Workflow Optimization

Crucial to getting that ROI on a technology investment is ensuring it’s being used to its full capacity. Marketing and invoicing are two such examples.

“When it comes to marketing, there seems to be a gap between commercial contractors’ goals and their approach to software,” the survey said. For example, 69% of commercial contractors still don’t use a CRM to support their marketing efforts or sales pipeline.

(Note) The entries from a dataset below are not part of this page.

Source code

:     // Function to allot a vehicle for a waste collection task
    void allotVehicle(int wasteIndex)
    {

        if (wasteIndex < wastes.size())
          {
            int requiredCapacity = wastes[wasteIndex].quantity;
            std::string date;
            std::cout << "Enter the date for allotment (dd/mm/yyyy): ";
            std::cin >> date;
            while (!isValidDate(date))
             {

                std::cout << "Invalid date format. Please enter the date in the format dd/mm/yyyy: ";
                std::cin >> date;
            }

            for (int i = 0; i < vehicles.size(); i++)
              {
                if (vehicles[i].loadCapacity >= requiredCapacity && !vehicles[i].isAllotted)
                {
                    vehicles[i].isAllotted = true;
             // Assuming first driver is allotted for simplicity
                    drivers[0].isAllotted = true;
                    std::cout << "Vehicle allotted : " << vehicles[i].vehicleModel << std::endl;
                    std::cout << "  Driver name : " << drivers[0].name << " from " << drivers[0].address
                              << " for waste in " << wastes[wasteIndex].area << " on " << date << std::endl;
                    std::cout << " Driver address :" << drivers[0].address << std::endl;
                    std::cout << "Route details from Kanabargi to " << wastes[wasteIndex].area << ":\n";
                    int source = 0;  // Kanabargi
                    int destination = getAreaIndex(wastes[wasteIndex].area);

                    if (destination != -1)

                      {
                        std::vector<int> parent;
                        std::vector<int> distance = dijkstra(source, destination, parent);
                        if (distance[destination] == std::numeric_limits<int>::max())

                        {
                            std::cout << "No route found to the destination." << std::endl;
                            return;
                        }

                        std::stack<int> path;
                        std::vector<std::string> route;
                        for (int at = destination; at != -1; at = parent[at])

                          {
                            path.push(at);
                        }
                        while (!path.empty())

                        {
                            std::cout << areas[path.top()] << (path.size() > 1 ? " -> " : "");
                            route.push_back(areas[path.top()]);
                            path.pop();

“Could this be the reason why only 17% of contractors’ revenue comes from marketing/SEO efforts?” ServiceTitan queried. “CRM technology plays an essential role in sales and marketing. By tracking and managing customer interactions, this software offers comprehensive data that your team can use to manage leads, analyze campaign performance, and boost customer engagement. … To achieve their workflow optimization goals, forward-thinking contractors should adopt all-in-one solutions that streamline operations and increase productivity, eliminating the inefficiencies caused by siloed systems.”

Invoicing and payment is another area where software can help the bottom line. Today, 55% of commercial contractors send invoices immediately after completing their work, and 67% collect payment on time. Even though 30% of survey respondents identified improved cash flow as their top goal:

  • 20% of contractors still take more than a week to send invoices
  • 33% of customer payments are more than one week late

Contractors who want to process invoices on the spot might want to consider a cloud-based platform.

“Cloud-based platforms enable contractors to access and manage their invoicing and payment information anytime, anywhere,” the survey said. “This enables technicians to process invoices on the spot before they even leave the customer location.”

Retail customers take longer to pay than office customers, the survey noted.